● Your instructions
Transcribe the records below in full; pictures stay out of the copy.

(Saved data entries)
━━━━━━━━━━━━━━━━━━━━
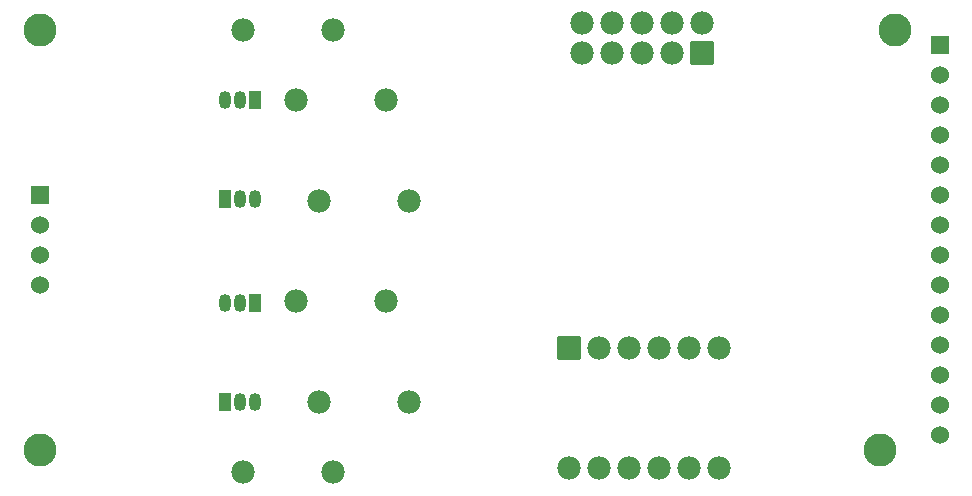
<source format=gbr>
%TF.GenerationSoftware,KiCad,Pcbnew,8.0.3*%
%TF.CreationDate,2024-06-27T19:26:25-06:00*%
%TF.ProjectId,Subsystem SPI Breakout v2,53756273-7973-4746-956d-205350492042,rev?*%
%TF.SameCoordinates,Original*%
%TF.FileFunction,Soldermask,Bot*%
%TF.FilePolarity,Negative*%
%FSLAX46Y46*%
G04 Gerber Fmt 4.6, Leading zero omitted, Abs format (unit mm)*
G04 Created by KiCad (PCBNEW 8.0.3) date 2024-06-27 19:26:25*
%MOMM*%
%LPD*%
G01*
G04 APERTURE LIST*
G04 Aperture macros list*
%AMRoundRect*
0 Rectangle with rounded corners*
0 $1 Rounding radius*
0 $2 $3 $4 $5 $6 $7 $8 $9 X,Y pos of 4 corners*
0 Add a 4 corners polygon primitive as box body*
4,1,4,$2,$3,$4,$5,$6,$7,$8,$9,$2,$3,0*
0 Add four circle primitives for the rounded corners*
1,1,$1+$1,$2,$3*
1,1,$1+$1,$4,$5*
1,1,$1+$1,$6,$7*
1,1,$1+$1,$8,$9*
0 Add four rect primitives between the rounded corners*
20,1,$1+$1,$2,$3,$4,$5,0*
20,1,$1+$1,$4,$5,$6,$7,0*
20,1,$1+$1,$6,$7,$8,$9,0*
20,1,$1+$1,$8,$9,$2,$3,0*%
G04 Aperture macros list end*
%ADD10C,2.794000*%
%ADD11R,1.524000X1.524000*%
%ADD12C,1.524000*%
%ADD13C,1.982000*%
%ADD14R,1.050000X1.500000*%
%ADD15O,1.050000X1.500000*%
%ADD16RoundRect,0.102000X-0.889000X-0.889000X0.889000X-0.889000X0.889000X0.889000X-0.889000X0.889000X0*%
%ADD17RoundRect,0.102000X0.889000X0.889000X-0.889000X0.889000X-0.889000X-0.889000X0.889000X-0.889000X0*%
G04 APERTURE END LIST*
D10*
%TO.C,U1*%
X165390000Y-55000000D03*
X164120000Y-90560000D03*
X93000000Y-90560000D03*
X93000000Y-55000000D03*
D11*
X169200000Y-56270000D03*
D12*
X169200000Y-58810000D03*
X169200000Y-61350000D03*
X169200000Y-63890000D03*
X169200000Y-66430000D03*
X169200000Y-68970000D03*
X169200000Y-71510000D03*
X169200000Y-74050000D03*
X169200000Y-76590000D03*
X169200000Y-79130000D03*
X169200000Y-81670000D03*
X169200000Y-84210000D03*
X169200000Y-86750000D03*
X169200000Y-89290000D03*
D11*
X93000000Y-68970000D03*
D12*
X93000000Y-71510000D03*
X93000000Y-74050000D03*
X93000000Y-76590000D03*
%TD*%
D13*
%TO.C,R1*%
X116690000Y-69500000D03*
X124310000Y-69500000D03*
%TD*%
D14*
%TO.C,Q1*%
X111270000Y-61000000D03*
D15*
X110000000Y-61000000D03*
X108730000Y-61000000D03*
%TD*%
D13*
%TO.C,R2*%
X116690000Y-86500000D03*
X124310000Y-86500000D03*
%TD*%
%TO.C,R5*%
X110190000Y-92500000D03*
X117810000Y-92500000D03*
%TD*%
%TO.C,LogicConverter1*%
X145420000Y-82000000D03*
X145420000Y-92160000D03*
X142880000Y-82000000D03*
D16*
X137800000Y-82000000D03*
D13*
X140340000Y-82000000D03*
X147960000Y-82000000D03*
X150500000Y-82000000D03*
X142880000Y-92160000D03*
X137800000Y-92160000D03*
X140340000Y-92160000D03*
X147960000Y-92160000D03*
X150500000Y-92160000D03*
%TD*%
%TO.C,R6*%
X110190000Y-55000000D03*
X117810000Y-55000000D03*
%TD*%
D14*
%TO.C,Q2*%
X108730000Y-69360000D03*
D15*
X110000000Y-69360000D03*
X111270000Y-69360000D03*
%TD*%
D13*
%TO.C,R4*%
X114690000Y-61000000D03*
X122310000Y-61000000D03*
%TD*%
D17*
%TO.C,1*%
X149080000Y-57000000D03*
D13*
X146540000Y-57000000D03*
X144000000Y-57000000D03*
X138920000Y-54460000D03*
X138920000Y-57000000D03*
X141460000Y-57000000D03*
X141460000Y-54460000D03*
X149080000Y-54460000D03*
X144000000Y-54460000D03*
X146540000Y-54460000D03*
%TD*%
D14*
%TO.C,Q4*%
X108730000Y-86500000D03*
D15*
X110000000Y-86500000D03*
X111270000Y-86500000D03*
%TD*%
D13*
%TO.C,R3*%
X114690000Y-78000000D03*
X122310000Y-78000000D03*
%TD*%
D14*
%TO.C,Q3*%
X111270000Y-78140000D03*
D15*
X110000000Y-78140000D03*
X108730000Y-78140000D03*
%TD*%
M02*

</source>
━━━━━━━━━━━━━━━━━━━━
● Reply to the exercise
<source format=gbr>
%TF.GenerationSoftware,KiCad,Pcbnew,8.0.3*%
%TF.CreationDate,2024-06-27T19:26:25-06:00*%
%TF.ProjectId,Subsystem SPI Breakout v2,53756273-7973-4746-956d-205350492042,rev?*%
%TF.SameCoordinates,Original*%
%TF.FileFunction,Soldermask,Bot*%
%TF.FilePolarity,Negative*%
%FSLAX46Y46*%
G04 Gerber Fmt 4.6, Leading zero omitted, Abs format (unit mm)*
G04 Created by KiCad (PCBNEW 8.0.3) date 2024-06-27 19:26:25*
%MOMM*%
%LPD*%
G01*
G04 APERTURE LIST*
G04 Aperture macros list*
%AMRoundRect*
0 Rectangle with rounded corners*
0 $1 Rounding radius*
0 $2 $3 $4 $5 $6 $7 $8 $9 X,Y pos of 4 corners*
0 Add a 4 corners polygon primitive as box body*
4,1,4,$2,$3,$4,$5,$6,$7,$8,$9,$2,$3,0*
0 Add four circle primitives for the rounded corners*
1,1,$1+$1,$2,$3*
1,1,$1+$1,$4,$5*
1,1,$1+$1,$6,$7*
1,1,$1+$1,$8,$9*
0 Add four rect primitives between the rounded corners*
20,1,$1+$1,$2,$3,$4,$5,0*
20,1,$1+$1,$4,$5,$6,$7,0*
20,1,$1+$1,$6,$7,$8,$9,0*
20,1,$1+$1,$8,$9,$2,$3,0*%
G04 Aperture macros list end*
%ADD10C,2.794000*%
%ADD11R,1.524000X1.524000*%
%ADD12C,1.524000*%
%ADD13C,1.982000*%
%ADD14R,1.050000X1.500000*%
%ADD15O,1.050000X1.500000*%
%ADD16RoundRect,0.102000X-0.889000X-0.889000X0.889000X-0.889000X0.889000X0.889000X-0.889000X0.889000X0*%
%ADD17RoundRect,0.102000X0.889000X0.889000X-0.889000X0.889000X-0.889000X-0.889000X0.889000X-0.889000X0*%
G04 APERTURE END LIST*
D10*
%TO.C,U1*%
X165390000Y-55000000D03*
X164120000Y-90560000D03*
X93000000Y-90560000D03*
X93000000Y-55000000D03*
D11*
X169200000Y-56270000D03*
D12*
X169200000Y-58810000D03*
X169200000Y-61350000D03*
X169200000Y-63890000D03*
X169200000Y-66430000D03*
X169200000Y-68970000D03*
X169200000Y-71510000D03*
X169200000Y-74050000D03*
X169200000Y-76590000D03*
X169200000Y-79130000D03*
X169200000Y-81670000D03*
X169200000Y-84210000D03*
X169200000Y-86750000D03*
X169200000Y-89290000D03*
D11*
X93000000Y-68970000D03*
D12*
X93000000Y-71510000D03*
X93000000Y-74050000D03*
X93000000Y-76590000D03*
%TD*%
D13*
%TO.C,R1*%
X116690000Y-69500000D03*
X124310000Y-69500000D03*
%TD*%
D14*
%TO.C,Q1*%
X111270000Y-61000000D03*
D15*
X110000000Y-61000000D03*
X108730000Y-61000000D03*
%TD*%
D13*
%TO.C,R2*%
X116690000Y-86500000D03*
X124310000Y-86500000D03*
%TD*%
%TO.C,R5*%
X110190000Y-92500000D03*
X117810000Y-92500000D03*
%TD*%
%TO.C,LogicConverter1*%
X145420000Y-82000000D03*
X145420000Y-92160000D03*
X142880000Y-82000000D03*
D16*
X137800000Y-82000000D03*
D13*
X140340000Y-82000000D03*
X147960000Y-82000000D03*
X150500000Y-82000000D03*
X142880000Y-92160000D03*
X137800000Y-92160000D03*
X140340000Y-92160000D03*
X147960000Y-92160000D03*
X150500000Y-92160000D03*
%TD*%
%TO.C,R6*%
X110190000Y-55000000D03*
X117810000Y-55000000D03*
%TD*%
D14*
%TO.C,Q2*%
X108730000Y-69360000D03*
D15*
X110000000Y-69360000D03*
X111270000Y-69360000D03*
%TD*%
D13*
%TO.C,R4*%
X114690000Y-61000000D03*
X122310000Y-61000000D03*
%TD*%
D17*
%TO.C,1*%
X149080000Y-57000000D03*
D13*
X146540000Y-57000000D03*
X144000000Y-57000000D03*
X138920000Y-54460000D03*
X138920000Y-57000000D03*
X141460000Y-57000000D03*
X141460000Y-54460000D03*
X149080000Y-54460000D03*
X144000000Y-54460000D03*
X146540000Y-54460000D03*
%TD*%
D14*
%TO.C,Q4*%
X108730000Y-86500000D03*
D15*
X110000000Y-86500000D03*
X111270000Y-86500000D03*
%TD*%
D13*
%TO.C,R3*%
X114690000Y-78000000D03*
X122310000Y-78000000D03*
%TD*%
D14*
%TO.C,Q3*%
X111270000Y-78140000D03*
D15*
X110000000Y-78140000D03*
X108730000Y-78140000D03*
%TD*%
M02*

</source>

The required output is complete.